**EXERCISE TASK 1:** In the panel description, rewrite the part that opens with the words containing "Although the study" and closes with "shape one another.", putting "fields of research" in place of "anthropological traditions".
**EXERCISE TASK 2:**
Decide whether each statement below agrees with the panel description. Answer yes or no, and quote the words that settle it.
(a) The anthropologies of love and sexuality are younger areas of inquiry than the study of migration.
(b) The ethnographic fieldwork with Syrian refugees lasted seven years.
(c) The two Syrian women refugees in the paper live in Alexandria.

**PASSAGE SHOWN:**
[start]

And if we consider LGBTQ* people moving out of their home countries in search for more inclusive and safer environments, as well as the ubiquity of transnational and cross-cultural relationships, marriage migration, sex tourism or the mobility of sex workers across borders, just to name a few examples, we see that oftentimes intimacy can also be a catalyst for mobility.
Although the study of migration has a long history in our field, the anthropologies of love and sexuality are comparably much younger areas of inquiry. Following the idea of "New Horizons of Interdisciplinarity," this panel focuses on the intersection of these two anthropological traditions, an articulation which is becoming increasingly recognized in scholarly work across and beyond Europe. Our aim is to underline the tremendous importance of intimacy in the lives of people on the move and to encourage research into the ways in which intimacy and mobility shape one another.
Accepted papers:
Session 1 Wednesday 22 July, 2020, -Paper short abstract:
This paper follows the stories of two Syrian women refugees in Alexandria and their struggles to gain stability through intimate relations and marriage. The paper argues that love and marriage are central to how these women experience their own (im)mobility and imagine their (lack of) futures.
Paper long abstract:
This paper follows the stories of two Syrian women refugees living in Alexandria, and their struggles to gain stability through intimate relations and marriage. The paper argues that intimacy, love, and marriage, far from being peripheral stories to the main trauma of migration, are in fact central aspects of how these women make sense of their own (im)mobility and imagine their (lack of) futures. For each woman, their intimate personal lives represent the potential for stability, but more often than not, result in further precarity and even at times, threats to their lives. This paper, based off of two years of ethnographic fieldwork with Syrian refugees who came to Egypt since 2012, studies the choices, risks, refusals, and affective states of these two women in their intimate lives over seven years of "temporary" displacement, as they await the potential of resettlement or return. This paper argues that a key aspect of this story is aspiration, for love, stability, success, and happiness, in the face of unexpected circumstances. While this is a not a new topic within migration studies, women's aspirations are often not taken seriously, or even studied at all. I argue that these two women's focus on love and/or marriage is a contradictory, complex, and nonlinear attempt to reorient their relationship to the future, and to extract themselves from precarious present that has foreclosed possibilities once thought guaranteed.

[end]

**AVAILABLE DATA:**
[start]

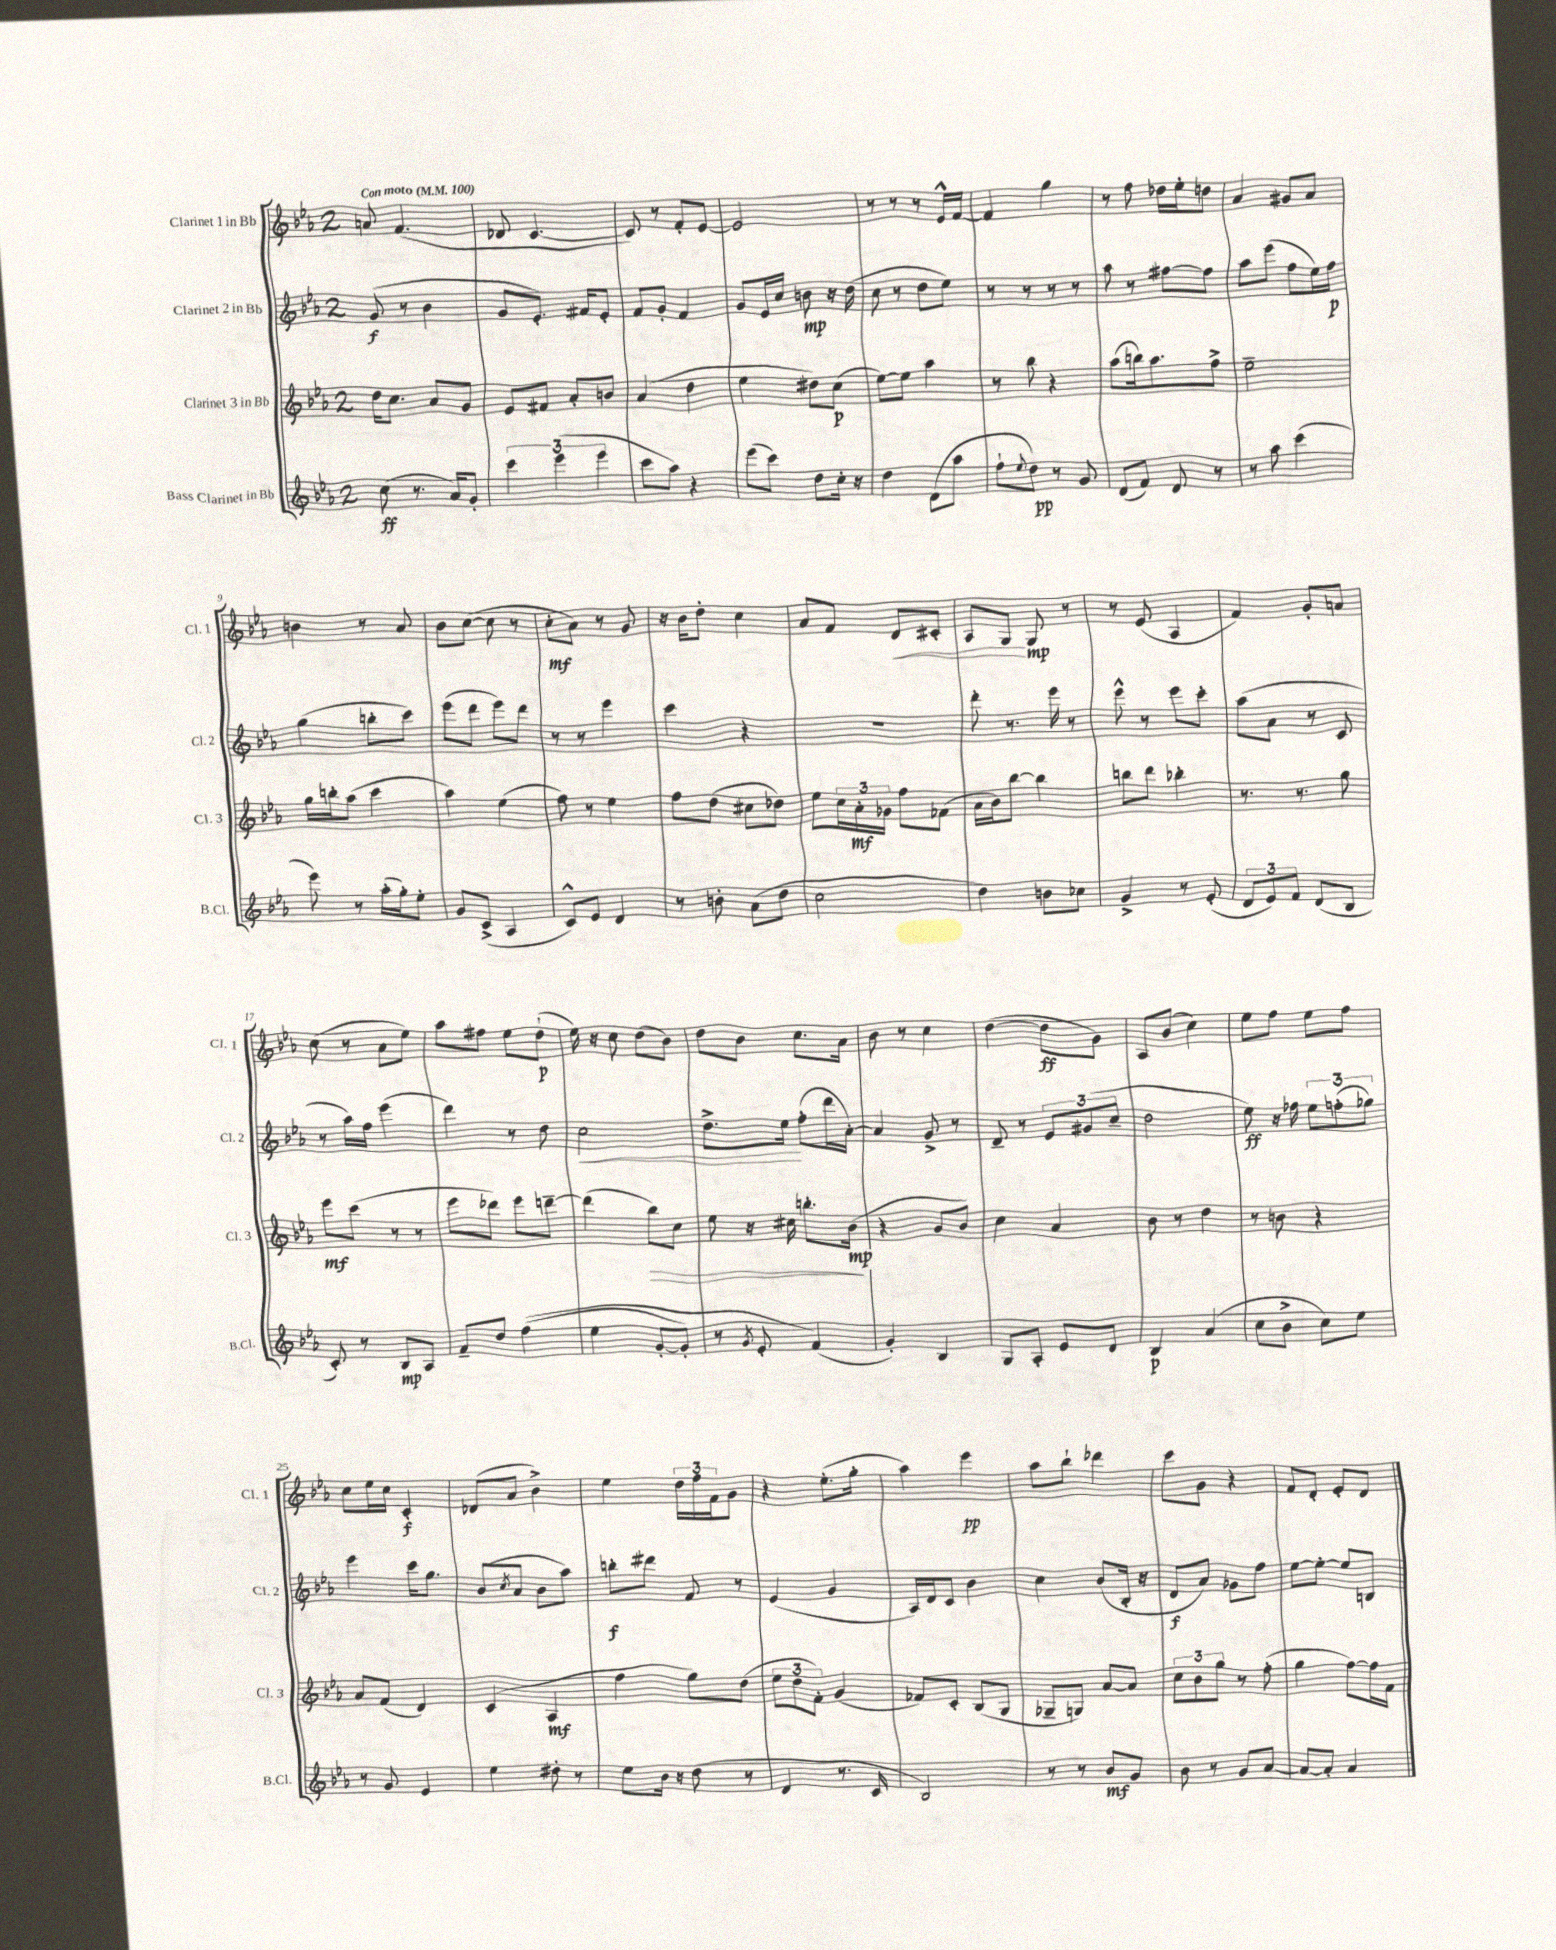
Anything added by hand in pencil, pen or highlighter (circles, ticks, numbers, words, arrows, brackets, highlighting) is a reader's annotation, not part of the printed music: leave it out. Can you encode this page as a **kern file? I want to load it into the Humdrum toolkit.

[end]

**EXERCISE RESPONSE 1:**
Although the study of migration has a long history in our field, the anthropologies of love and sexuality are comparably much younger areas of inquiry. Following the idea of "New Horizons of Interdisciplinarity," this panel focuses on the intersection of these two fields of research, an articulation which is becoming increasingly recognized in scholarly work across and beyond Europe. Our aim is to underline the tremendous importance of intimacy in the lives of people on the move and to encourage research into the ways in which intimacy and mobility shape one another.

**EXERCISE RESPONSE 2:**
(a) Yes: "Although the study of migration has a long history in our field, the anthropologies of love and sexuality are comparably much younger areas of inquiry."
(b) No: "based off of two years of ethnographic fieldwork with Syrian refugees who came to Egypt since 2012"
(c) Yes: "two Syrian women refugees living in Alexandria"